> THE PROBLEM
Please repeat the entries exactly as they appear and omit any images.

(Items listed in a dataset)
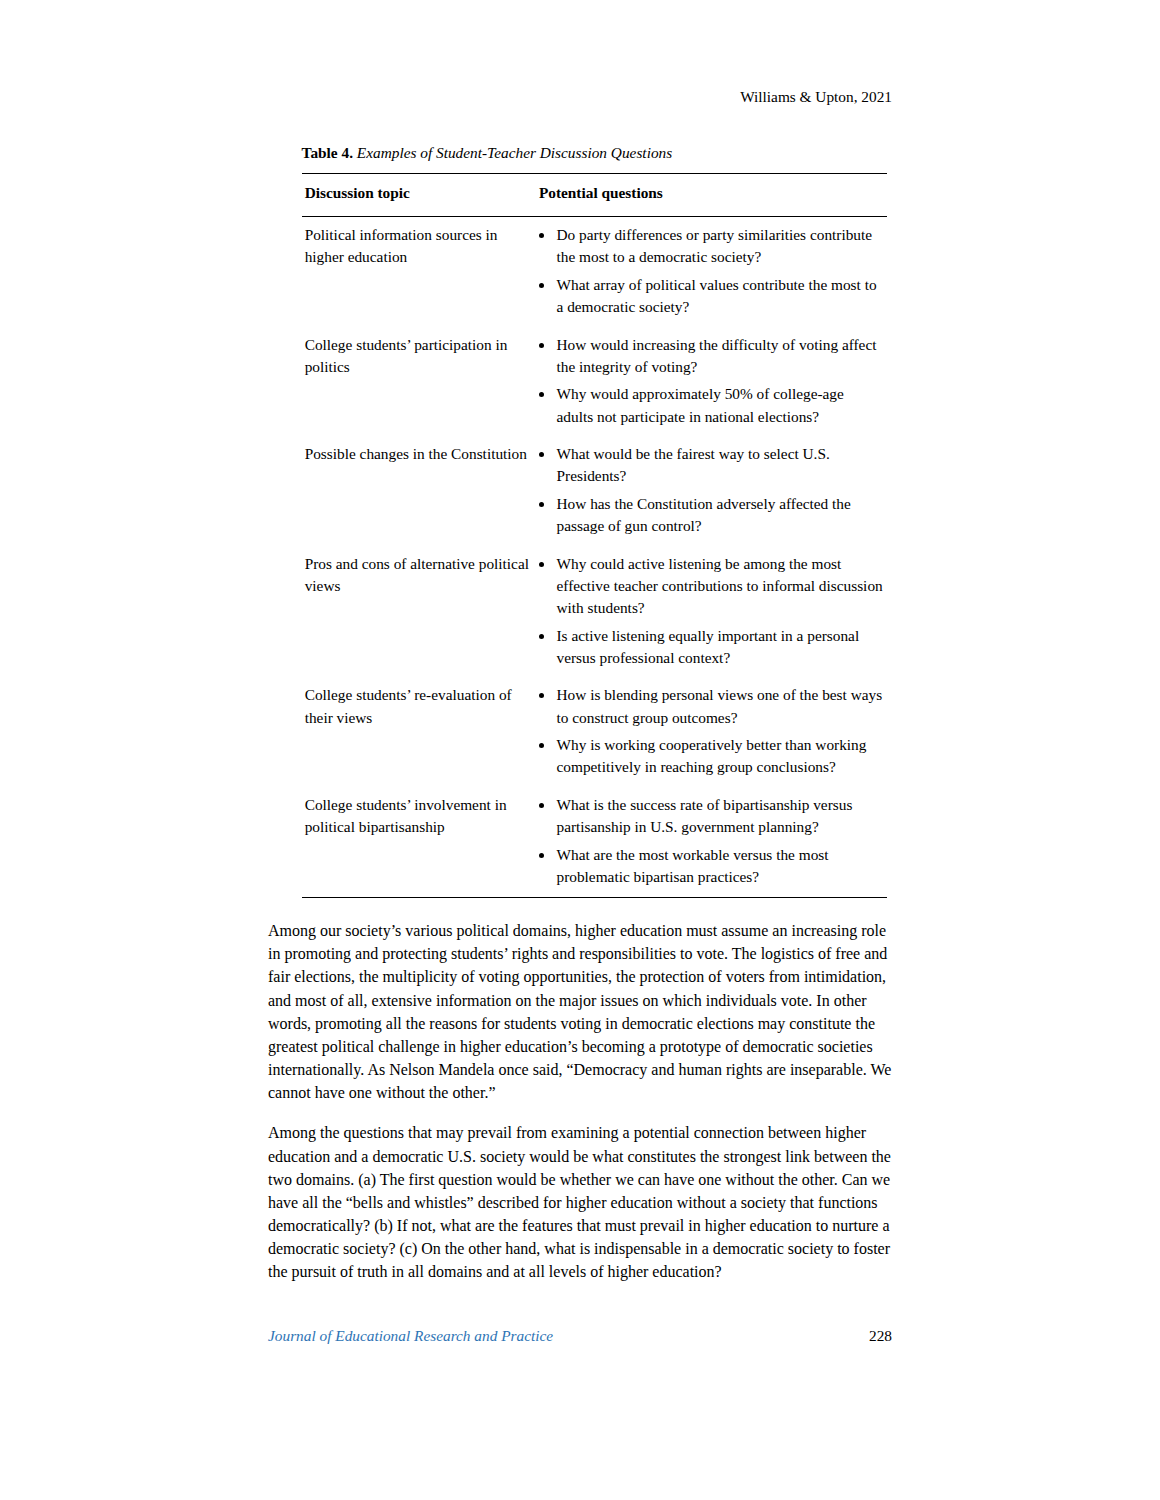Williams & Upton, 2021
Table 4. Examples of Student-Teacher Discussion Questions
| Discussion topic | Potential questions |
| --- | --- |
| Political information sources in higher education | Do party differences or party similarities contribute the most to a democratic society? What array of political values contribute the most to a democratic society? |
| College students’ participation in politics | How would increasing the difficulty of voting affect the integrity of voting? Why would approximately 50% of college-age adults not participate in national elections? |
| Possible changes in the Constitution | What would be the fairest way to select U.S. Presidents? How has the Constitution adversely affected the passage of gun control? |
| Pros and cons of alternative political views | Why could active listening be among the most effective teacher contributions to informal discussion with students? Is active listening equally important in a personal versus professional context? |
| College students’ re-evaluation of their views | How is blending personal views one of the best ways to construct group outcomes? Why is working cooperatively better than working competitively in reaching group conclusions? |
| College students’ involvement in political bipartisanship | What is the success rate of bipartisanship versus partisanship in U.S. government planning? What are the most workable versus the most problematic bipartisan practices? |
Among our society’s various political domains, higher education must assume an increasing role in promoting and protecting students’ rights and responsibilities to vote. The logistics of free and fair elections, the multiplicity of voting opportunities, the protection of voters from intimidation, and most of all, extensive information on the major issues on which individuals vote. In other words, promoting all the reasons for students voting in democratic elections may constitute the greatest political challenge in higher education’s becoming a prototype of democratic societies internationally. As Nelson Mandela once said, “Democracy and human rights are inseparable. We cannot have one without the other.”
Among the questions that may prevail from examining a potential connection between higher education and a democratic U.S. society would be what constitutes the strongest link between the two domains. (a) The first question would be whether we can have one without the other. Can we have all the “bells and whistles” described for higher education without a society that functions democratically? (b) If not, what are the features that must prevail in higher education to nurture a democratic society? (c) On the other hand, what is indispensable in a democratic society to foster the pursuit of truth in all domains and at all levels of higher education?
Journal of Educational Research and Practice 228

> WORKED SOLUTION
Williams & Upton, 2021
Table 4. Examples of Student-Teacher Discussion Questions
| Discussion topic | Potential questions |
| --- | --- |
| Political information sources in higher education | Do party differences or party similarities contribute the most to a democratic society? What array of political values contribute the most to a democratic society? |
| College students’ participation in politics | How would increasing the difficulty of voting affect the integrity of voting? Why would approximately 50% of college-age adults not participate in national elections? |
| Possible changes in the Constitution | What would be the fairest way to select U.S. Presidents? How has the Constitution adversely affected the passage of gun control? |
| Pros and cons of alternative political views | Why could active listening be among the most effective teacher contributions to informal discussion with students? Is active listening equally important in a personal versus professional context? |
| College students’ re-evaluation of their views | How is blending personal views one of the best ways to construct group outcomes? Why is working cooperatively better than working competitively in reaching group conclusions? |
| College students’ involvement in political bipartisanship | What is the success rate of bipartisanship versus partisanship in U.S. government planning? What are the most workable versus the most problematic bipartisan practices? |
Among our society’s various political domains, higher education must assume an increasing role in promoting and protecting students’ rights and responsibilities to vote. The logistics of free and fair elections, the multiplicity of voting opportunities, the protection of voters from intimidation, and most of all, extensive information on the major issues on which individuals vote. In other words, promoting all the reasons for students voting in democratic elections may constitute the greatest political challenge in higher education’s becoming a prototype of democratic societies internationally. As Nelson Mandela once said, “Democracy and human rights are inseparable. We cannot have one without the other.”
Among the questions that may prevail from examining a potential connection between higher education and a democratic U.S. society would be what constitutes the strongest link between the two domains. (a) The first question would be whether we can have one without the other. Can we have all the “bells and whistles” described for higher education without a society that functions democratically? (b) If not, what are the features that must prevail in higher education to nurture a democratic society? (c) On the other hand, what is indispensable in a democratic society to foster the pursuit of truth in all domains and at all levels of higher education?
Journal of Educational Research and Practice 228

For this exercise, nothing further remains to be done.